• [Extrait du texte]:
_ _ _ _
C’est un ingénieur anglo-italien, marié à une Française, qui a atterri à Lannion (Côtes-d’Armor), pour y implanter son projet d’appareil aérien autonome, à mi-chemin entre le drone, car sans pilote, et l’avion puisqu’il peut évoluer dans l’espace aérien régulier. La technologie qui permet cela constitue l’innovation de rupture du projet. "Nous voulons être les premiers à proposer un drone civil qui vole dans l’espace aérien occupé par des appareils pilotés", ambitionne Tommaso Passerin D’Entreves.
Itinéraires programmés
Cette technologie, l’entrepreneur, âgé de 36 ans, la garde secrète. Il développe cet engin de 3 mètres d’envergure et de 40 kg depuis plus d’un an. Outre cet avantage de voler dans l’espace aérien classique, sans les restrictions imposées aux drones (limitations de hauteur, autorisations de vol…), l’appareil de TompAéro ne nécessite pas de pilote puisque ses itinéraires se programment, grâce à une liaison satellitaire. "Il n’y aura besoin que d’une seule personne d’astreinte pour tous nos appareils volant dans le monde", se félicite l’ingénieur, qui a notamment travaillé chez un fabricant d’hélicoptère et un équipementier aéronautique.
_ _ _ _
• [Travail demandé]:
Dans l'extrait sur l'appareil aérien autonome, reprenez tout ce qui va de « C’est un ingénieur » jusqu'à « Tommaso Passerin D’Entreves. », en remplaçant « Lannion » par « Morlaix ».

• [Entrées du corpus]:
_ _ _ _
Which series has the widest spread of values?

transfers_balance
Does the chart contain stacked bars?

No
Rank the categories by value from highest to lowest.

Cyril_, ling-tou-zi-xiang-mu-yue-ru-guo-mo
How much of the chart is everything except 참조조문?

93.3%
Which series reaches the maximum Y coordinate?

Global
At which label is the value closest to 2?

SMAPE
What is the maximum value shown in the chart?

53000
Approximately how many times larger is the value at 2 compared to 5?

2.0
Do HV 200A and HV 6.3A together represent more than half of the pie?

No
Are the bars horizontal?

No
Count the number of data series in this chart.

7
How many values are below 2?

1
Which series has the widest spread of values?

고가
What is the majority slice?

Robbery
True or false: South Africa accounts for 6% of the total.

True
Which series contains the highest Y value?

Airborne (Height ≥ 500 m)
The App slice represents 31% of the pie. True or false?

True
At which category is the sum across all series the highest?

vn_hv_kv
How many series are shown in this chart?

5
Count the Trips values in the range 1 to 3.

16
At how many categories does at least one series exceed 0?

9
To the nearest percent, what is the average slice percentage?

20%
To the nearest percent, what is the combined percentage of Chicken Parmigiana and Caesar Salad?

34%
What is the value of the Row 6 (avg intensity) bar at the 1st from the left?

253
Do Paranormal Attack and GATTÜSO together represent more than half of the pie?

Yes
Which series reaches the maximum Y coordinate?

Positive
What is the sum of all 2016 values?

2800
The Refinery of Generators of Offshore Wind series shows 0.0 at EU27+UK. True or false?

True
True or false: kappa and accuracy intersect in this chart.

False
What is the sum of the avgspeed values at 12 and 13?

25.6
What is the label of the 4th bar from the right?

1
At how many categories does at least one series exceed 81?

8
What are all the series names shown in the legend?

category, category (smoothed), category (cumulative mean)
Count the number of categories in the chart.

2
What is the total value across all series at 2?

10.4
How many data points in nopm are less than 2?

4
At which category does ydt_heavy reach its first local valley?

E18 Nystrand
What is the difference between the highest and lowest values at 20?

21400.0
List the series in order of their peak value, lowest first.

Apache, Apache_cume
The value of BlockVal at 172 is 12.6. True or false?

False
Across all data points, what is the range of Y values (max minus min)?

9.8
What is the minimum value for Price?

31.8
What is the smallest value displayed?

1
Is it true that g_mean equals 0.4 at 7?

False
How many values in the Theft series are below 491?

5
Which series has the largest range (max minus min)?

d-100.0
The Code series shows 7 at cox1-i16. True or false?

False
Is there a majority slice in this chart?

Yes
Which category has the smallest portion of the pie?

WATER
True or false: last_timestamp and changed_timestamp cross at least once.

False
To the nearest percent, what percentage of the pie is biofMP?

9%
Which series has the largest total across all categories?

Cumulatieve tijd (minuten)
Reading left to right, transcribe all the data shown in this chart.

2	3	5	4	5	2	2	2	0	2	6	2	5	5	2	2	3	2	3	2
_ _ _ _
• [Corrigé]:
C’est un ingénieur anglo-italien, marié à une Française, qui a atterri à Morlaix (Côtes-d’Armor), pour y implanter son projet d’appareil aérien autonome, à mi-chemin entre le drone, car sans pilote, et l’avion puisqu’il peut évoluer dans l’espace aérien régulier. La technologie qui permet cela constitue l’innovation de rupture du projet. "Nous voulons être les premiers à proposer un drone civil qui vole dans l’espace aérien occupé par des appareils pilotés", ambitionne Tommaso Passerin D’Entreves.